En 2003, à l’initiative de l’Alliance française de Port-Saïd et avec le soutien du Gouvernorat de la ville, du Centre français de culture et de coopération du Caire et de la commission européenne, un programme d’évaluation du patrimoine architectural, urbain et paysager de la ville a été lancé.

Dans le cadre de cette action, nous avons encadré, avec Claudine Piaton, deux ateliers : le premier, en juin 2004, avec six élèves AUE de l’école d’application ; le second, en juin 2005, avec six élèves du cycle d’études spécialisées.

Les travaux des élèves s’inscrivent dans la problématique du programme européen Euromed Heritage II « Patrimoines partagés »1 qui vise à documenter et à protéger le patrimoine des XIXe et XXe siècles autour de la Méditerranée. Ils s’appuient également sur un partenariat avec le ministère de la Culture égyptien et plus spécifiquement le Conseil suprême des Antiquités qui est en charge de la protection des ensembles bâtis.

Analyse du terrain

L’intervention s’est développée sur deux ans ; les élèves se sont intégrés à une équipe pluridisciplinaire de chercheurs et de gestionnaires européens et égyptiens.
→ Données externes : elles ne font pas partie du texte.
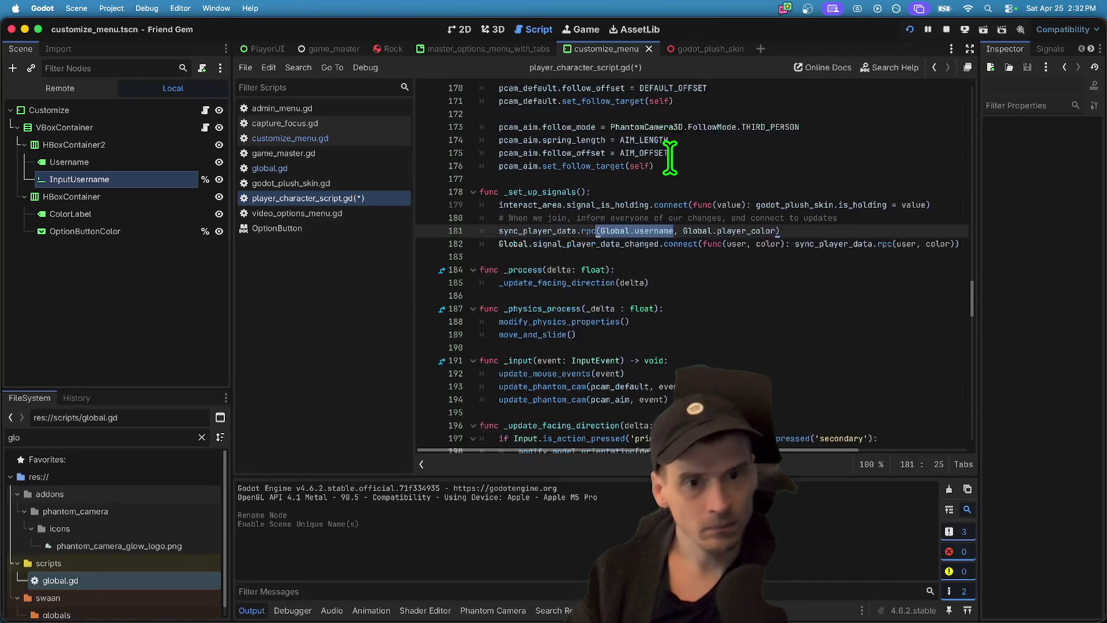
click(873, 180)
double_click(551, 260)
La première phase consistait à resituer la ville dans son territoire, dans l’espace et dans le temps. Port Saïd, ville neuve est créée ex-nihilo sur le lido séparant le lac Menzaleh de la Méditerranée à l’embouchure du canal de Suez dont le chantier (1859-1869) est ouvert par Ferdinand de Lesseps. Il s’agit d’une cité d’économie marchande liée à un équipement, d’inspiration coloniale. Nous sommes en présence d’un plan réglé, conçu par des ingénieurs et répondant aux règles d’aménagement de l’époque. La seconde phase consistait à réaliser l’analyse des espaces bâtis et non bâtis, afin de hiérarchiser le patrimoine ordinaire issu de l’architecture « savante ». Nous sommes en présence d’une production cosmopolite, d’influences et de cultures croisées du bassin méditerranéen, reflet des courants conceptuels de l’éclectisme, de l’orientalisme et du rationalisme.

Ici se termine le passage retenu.